The Board of Alien Labor Certification Appeals (“BALCA”) recently reviewed timing inconsistencies that are listed in the federal regulations that govern the recruitment validity periods for labor certifications. The employer submitted a labor certification for a “Stonemason.” The Form 9089 was mailed to the Department of Labor on September 11, 2009 and received by this agency on September 14, 2009. The employer listed on the Form 9089 that it had placed a state workforce agency job order from March 17, 2009 until April 15, 2009. The Certifying Officer (“CO”) denied the application because it stated that the job order was placed more than 180 days from the date that the Form 9089 was filed. BALCA reviewed 20 C.F.R. § 656.17(e)(2), which states that “if the application is for a nonprofessional occupation, the employer must . . . place a job order and two newspaper advertisements within 6 months of filing the application. The steps must be conducted at least 30 days but no more than 180 days before the filing of the application.” BALCA noted that these statements can be contradictory.
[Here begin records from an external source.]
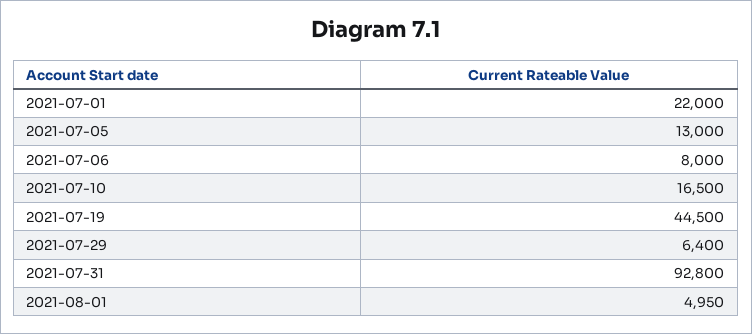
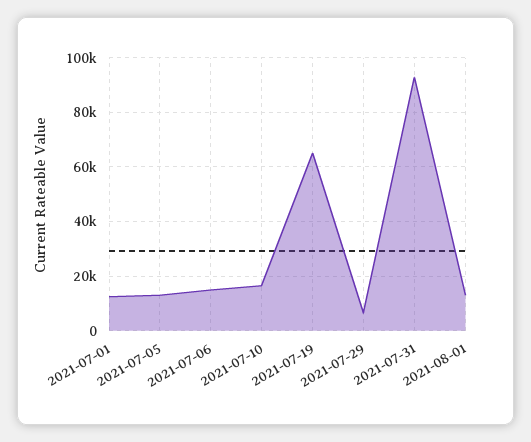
2021-07-01: 22000 -> 12500
2021-07-06: 8000 -> 15000
2021-07-19: 44500 -> 65000
2021-08-01: 4950 -> 12500

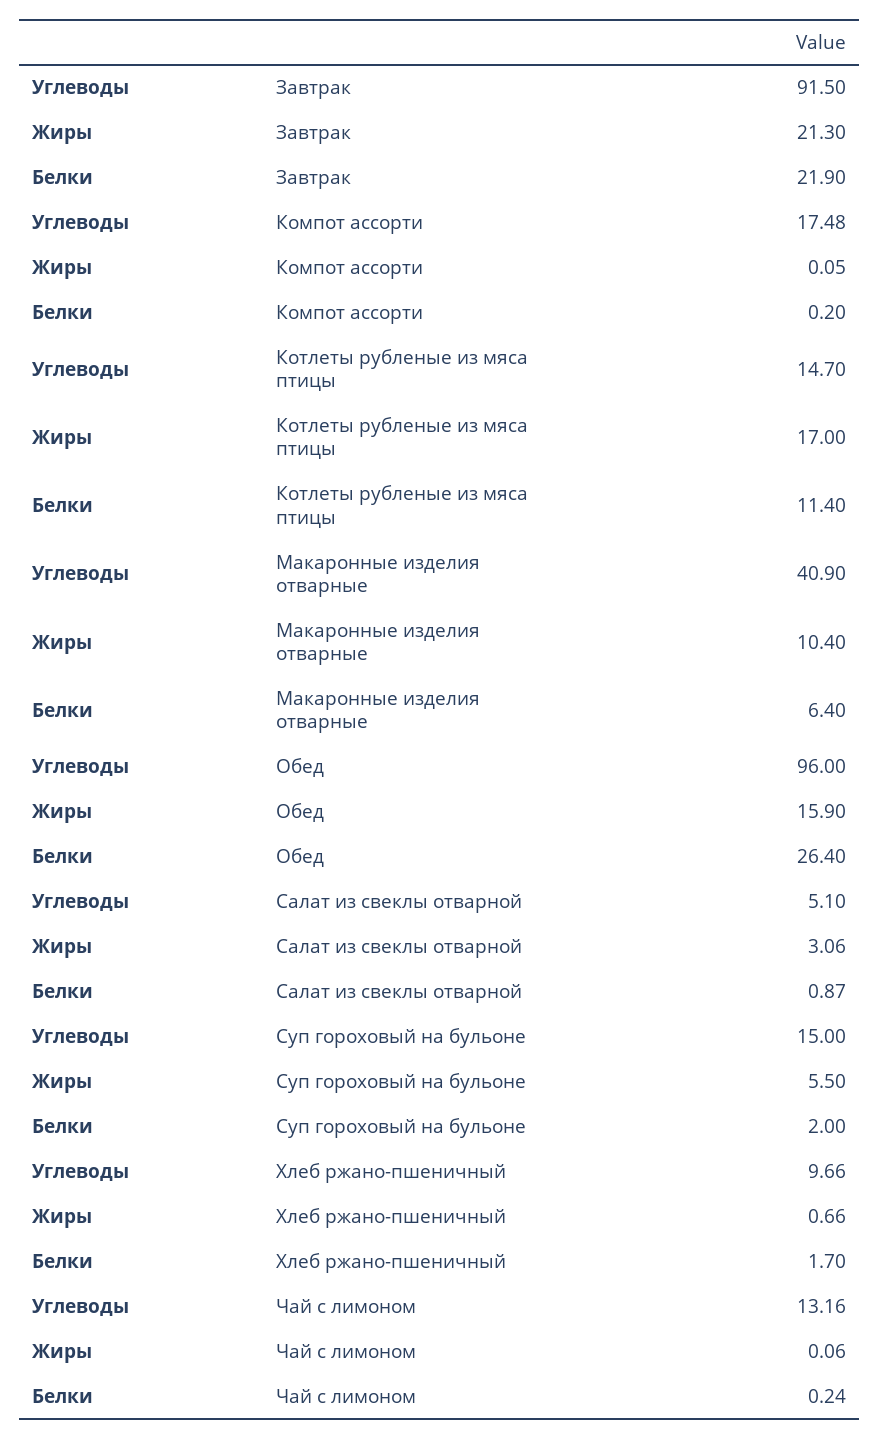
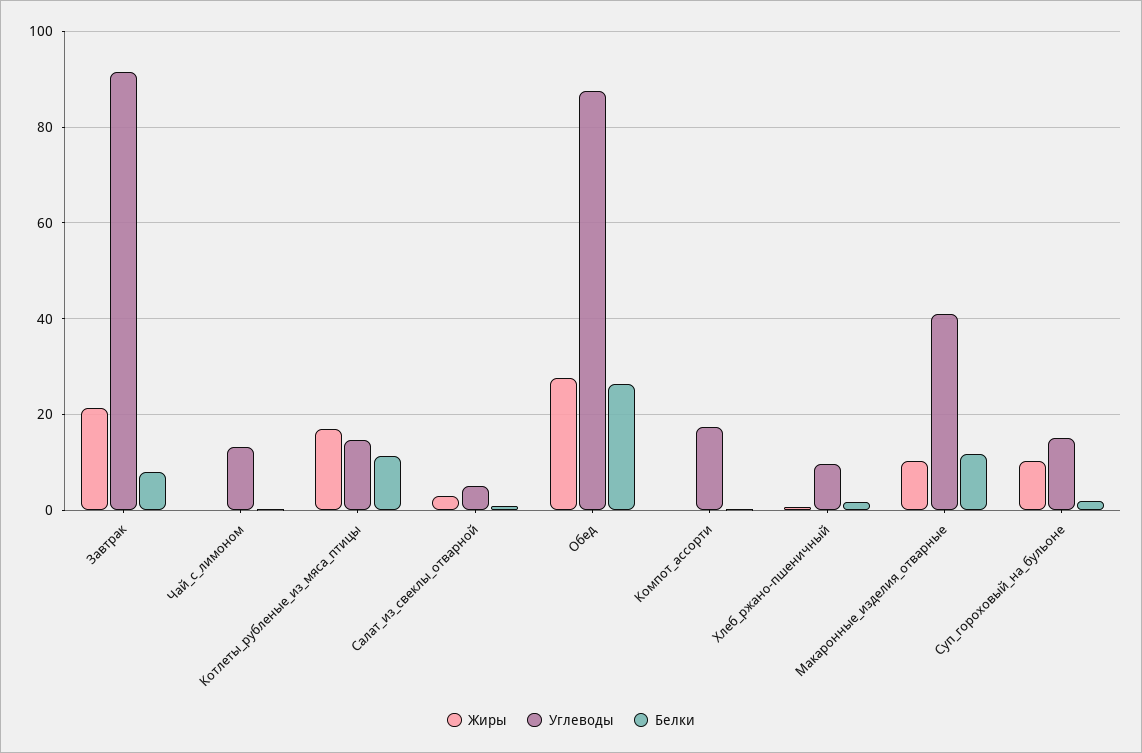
Белки, Завтрак: 21.9 -> 8
Белки, Макаронные изделия отварные: 6.4 -> 12
Углеводы, Обед: 96 -> 88
Жиры, Обед: 15.9 -> 28
Жиры, Суп гороховый на бульоне: 5.5 -> 10

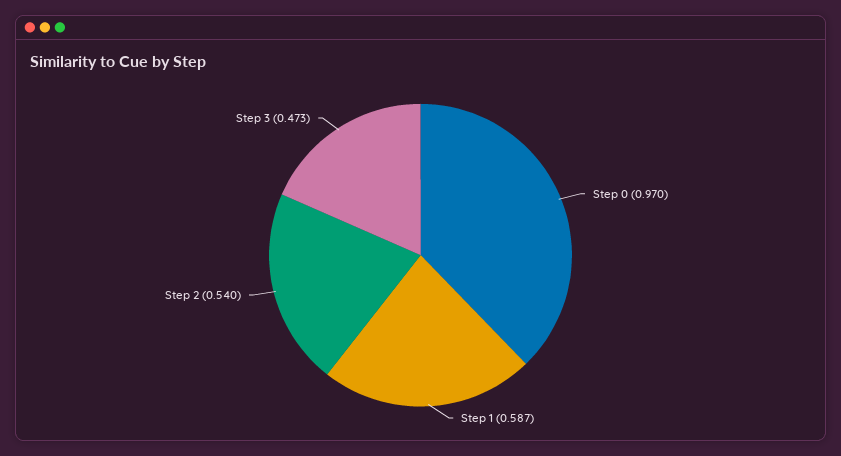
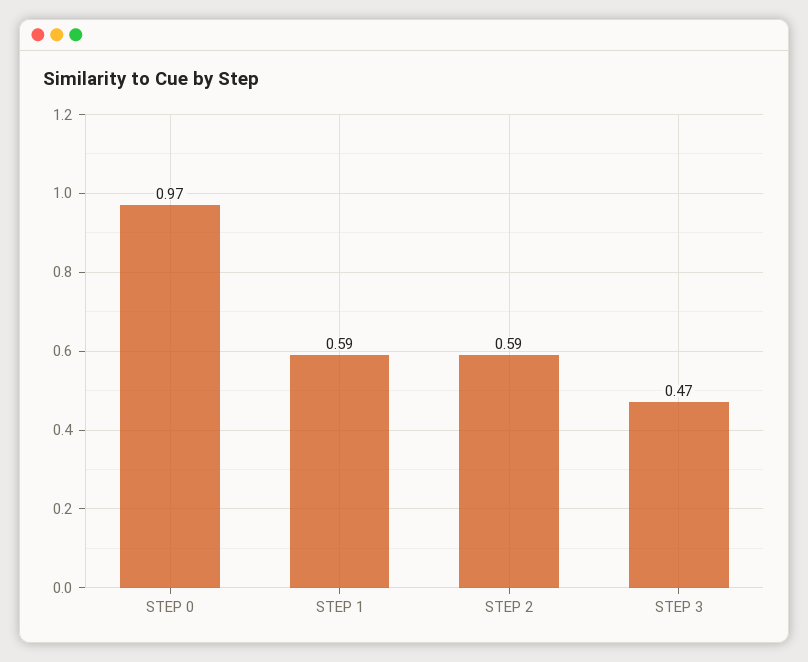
Step 2: 0.54 -> 0.59

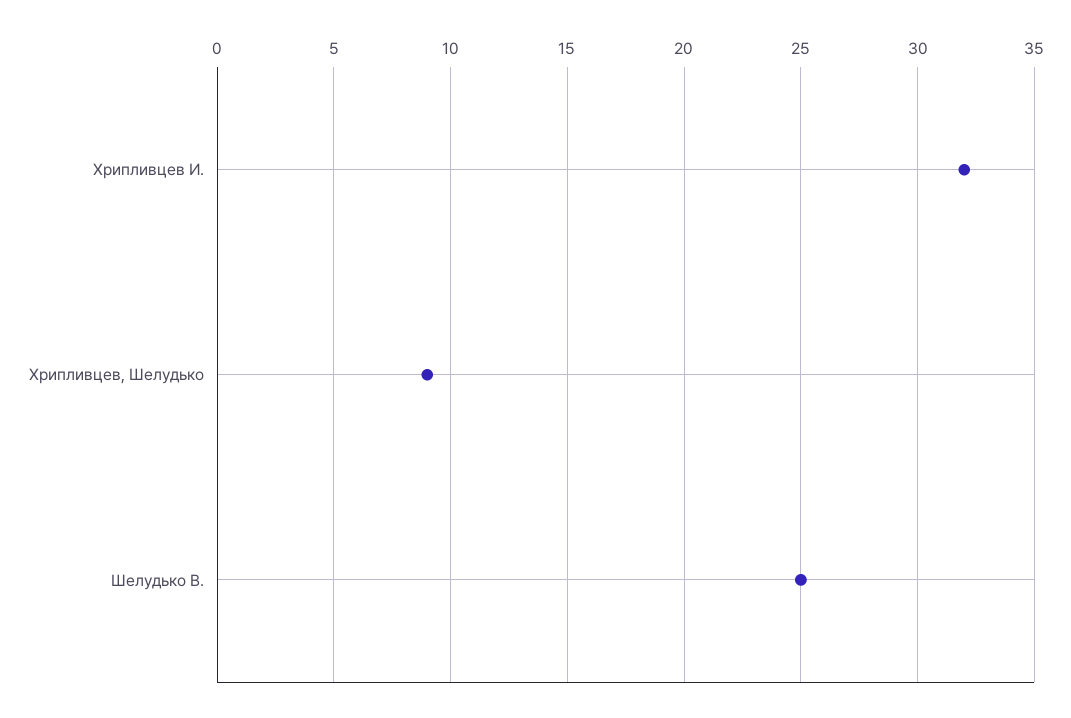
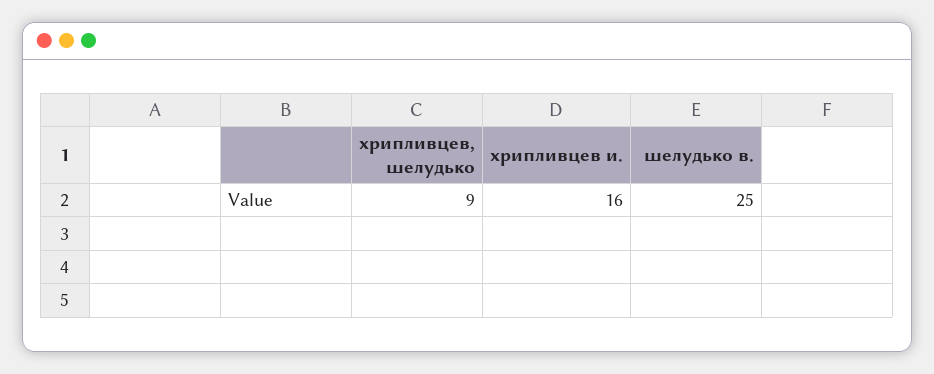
Хрипливцев И.: 32 -> 16

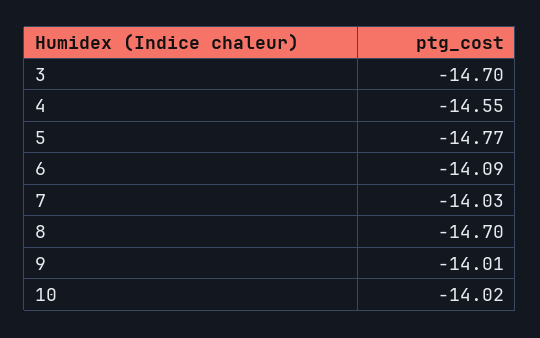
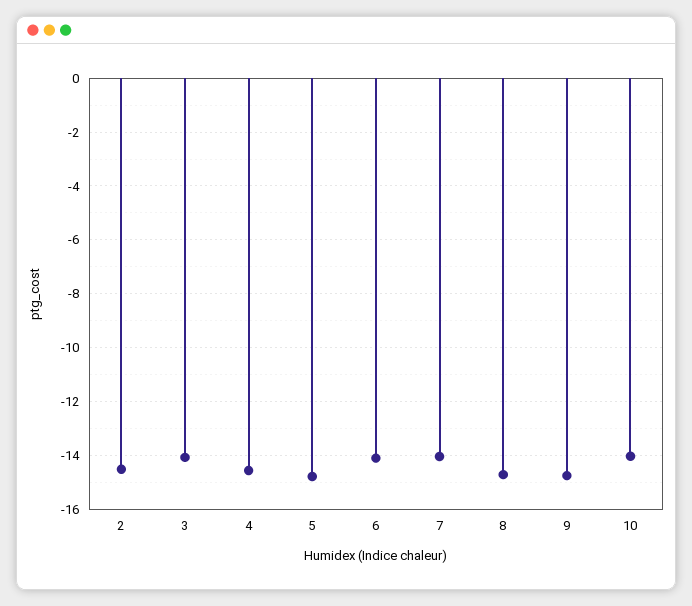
3: -14.7 -> -14
9: -14.01 -> -14.75
2: none -> -14.5

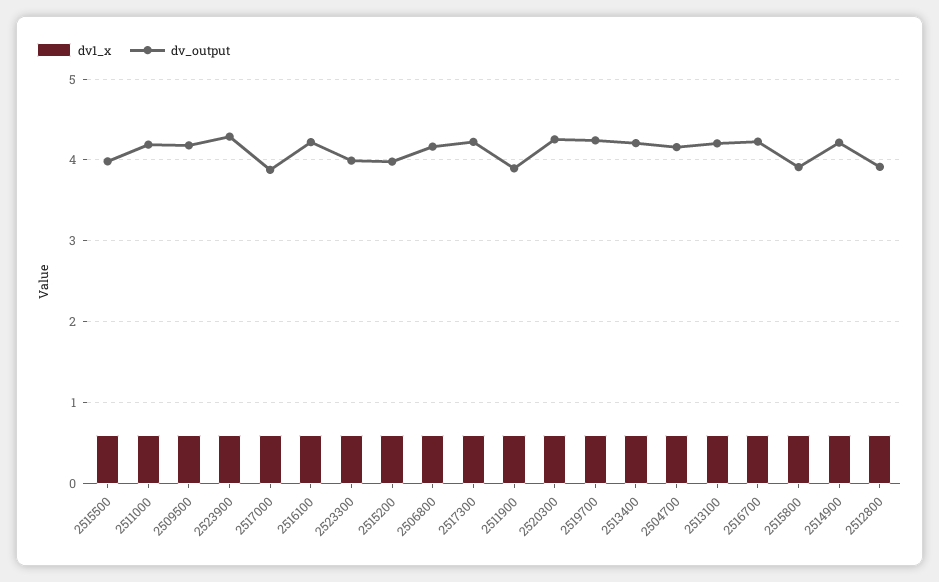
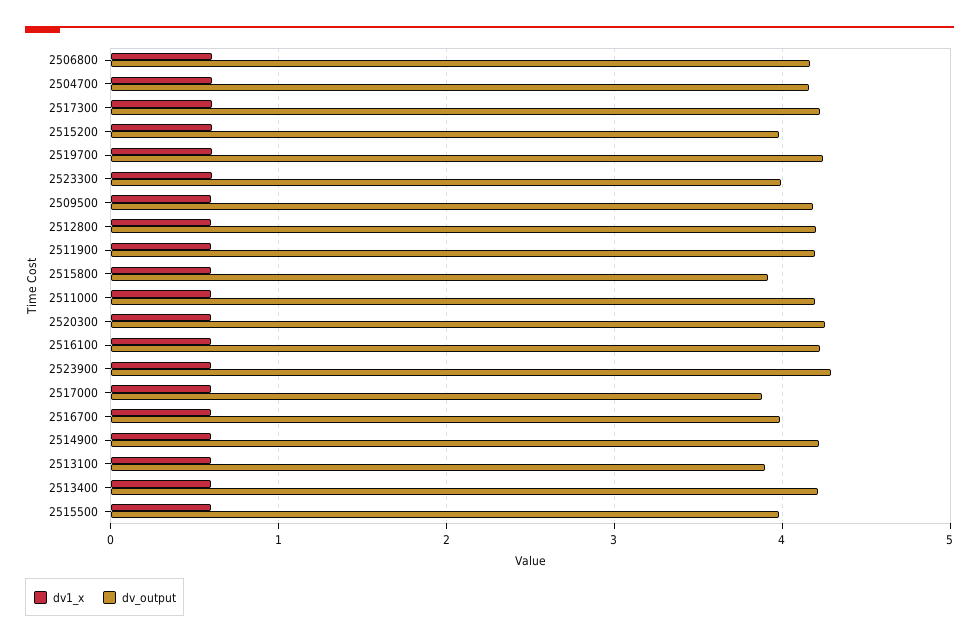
dv_output, 2511900: 3.9 -> 4.2
dv_output, 2513100: 4.2 -> 3.9
dv_output, 2516700: 4.2 -> 4
dv_output, 2512800: 3.9 -> 4.2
In the instant case the employer did submit its application within six months of March 17, 2009 because six months from this date is September 17, 2009. However, there are more than 180 days between March 17, 2009 and September 14, 2009. Consequently, BALCA stated that it would “decline to penalize an employer for the inconsistency [of the federal regulations].” While this case does support the idea that recruitment may occur in the six months prior to filing a labor certification, Hammond Law Group urges employer’s to file all cases within the 180 day period in which recruitment occurred to avoid the potential for denial.